→ **REQUIRED ACTION**: Everything in the listing below has to be repeated exactly, except the pictures.

→ **WORKING DATA**:
# # # # #
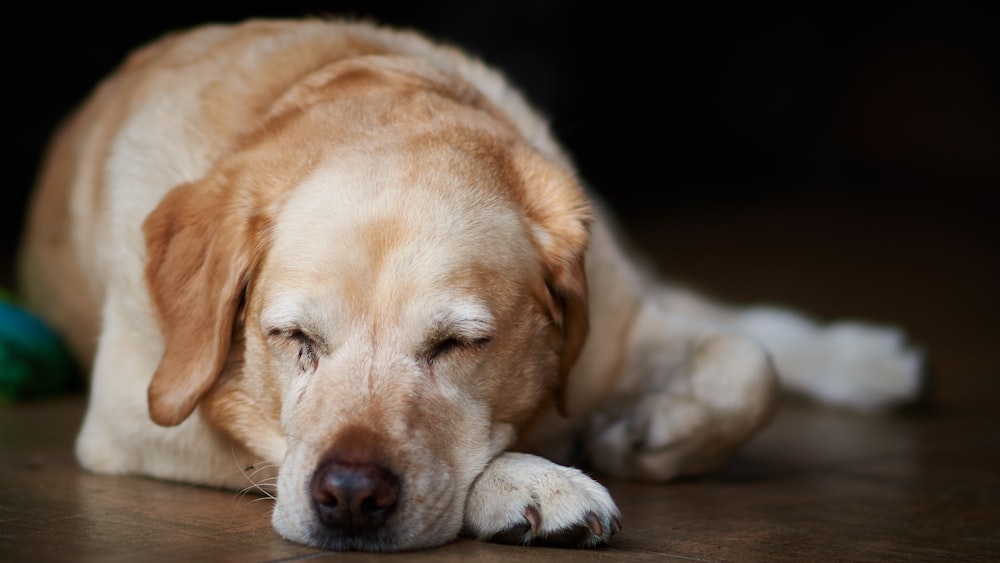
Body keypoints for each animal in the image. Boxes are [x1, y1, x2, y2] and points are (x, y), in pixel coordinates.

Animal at [15, 16, 924, 552]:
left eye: (458, 344)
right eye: (293, 339)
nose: (350, 497)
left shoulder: (616, 327)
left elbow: (748, 367)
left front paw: (645, 429)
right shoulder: (137, 412)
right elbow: (270, 435)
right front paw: (530, 479)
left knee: (736, 322)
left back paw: (868, 360)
# # # # #
→ **WRITTEN RESPONSE**:
Body keypoints for each animal in the image. Boxes are [x1, y1, x2, y2] and points are (x, y), in pixel coordinates.

Animal at [15, 16, 924, 552]:
left eye: (458, 344)
right eye: (293, 339)
nose: (350, 497)
left shoulder: (616, 327)
left elbow: (748, 367)
left front paw: (645, 429)
right shoulder: (137, 412)
right elbow: (270, 435)
right front paw: (530, 479)
left knee: (736, 322)
left back paw: (868, 360)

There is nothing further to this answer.